→ Reading text
◇ ◇ ◇ ◇
Upgrade of glibc causes root filesystem not to be mounted ro on shutdown

Bug #188925 reported by Guido Berhoerster
4
Affects Status Importance Assigned to Milestone
upstart (Ubuntu)
Fix Released
Wishlist
Scott James Remnant (Canonical)

Bug Description

After upgrading the glibc packages the root filesystem cannot be mounted ro by /etc/init.d/umountroot during the following shutdown/reboot, resulting in a "mount: / is busy" Error (see also attached screenshot). This is very BAD and may cause data loss.

I have tested this on fresh installed and otherwise unmodified X/K/Ubuntu 7.10 after an upgrade of the packages libc6 and libc6-i686 from version 2.6.1-1ubuntu9 to version 2.6.1-1ubuntu10 in gutsy-updates. It is easily reproducible in a VM as well as on physical hardware (see below).

Steps to Reproduce:
1. install any Ubuntu 7.10 flavour with default settings (in a VM or your hardware)
2. on the first boot use grub's edit function to remove the "quiet" and "splash" options from the kernel line so you can see what's going on during boot/shutdown
3. boot
4. upgrade the libc6 and libc6-i686 packages from version 2.6.1-1ubuntu9 to version 2.6.1-1ubuntu10
5. edit /etc/default/rcS anch change VERBOSE=no to VERBOSE=yes in order to make the init scripts' output more verbose
6. switch to a vt and reboot the system
7. at the end of the shutdown/reboot process observe the following error:
----8<----
 * Mounting root filesystem read-only...
mount: / is busy
                                                                        [fail]
---->8----

Revision history for this message
Guido Berhoerster (gber) wrote :
Revision history for this message
Guido Berhoerster (gber) wrote :

I made a small init script in order to see if there are any unusual processess with open filehandles blocking the remount, however I couldn't spot anything on first sight.

I used the following script:

----lsof----
#!/bin/sh

lsof | tee /root/lsof.out
sync; sync
----lsof----

and made it run just before umountfs and umountroot on shutdown/reboot (via "update-rc.d lsof start 35 0 6 .").

The output is attached.

Revision history for this message
faithful (strangecode) wrote :

I had the same problem. Verified on x86 with 32 or 64 bits on ext3, jfs, xfs.
I had seriuous file corruption on many machines.
The only workaround is:
1) update only libc6;
2) reboot from a live cd to fix the filesystem;
3) reboot from the hd;
4) reinstall all the packages;
5) update the the system.
It's a dangerous bug!
◇ ◇ ◇ ◇
→ Information supplied
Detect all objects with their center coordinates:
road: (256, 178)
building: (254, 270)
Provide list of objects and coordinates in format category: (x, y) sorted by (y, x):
◇ ◇ ◇ ◇
→ Given instruction
Extract the passage of the bug report that starts with "Bug Description" and goes on through "hardware (see below).", copying it word for word.

→ Written response
Bug Description

After upgrading the glibc packages the root filesystem cannot be mounted ro by /etc/init.d/umountroot during the following shutdown/reboot, resulting in a "mount: / is busy" Error (see also attached screenshot). This is very BAD and may cause data loss.

I have tested this on fresh installed and otherwise unmodified X/K/Ubuntu 7.10 after an upgrade of the packages libc6 and libc6-i686 from version 2.6.1-1ubuntu9 to version 2.6.1-1ubuntu10 in gutsy-updates. It is easily reproducible in a VM as well as on physical hardware (see below).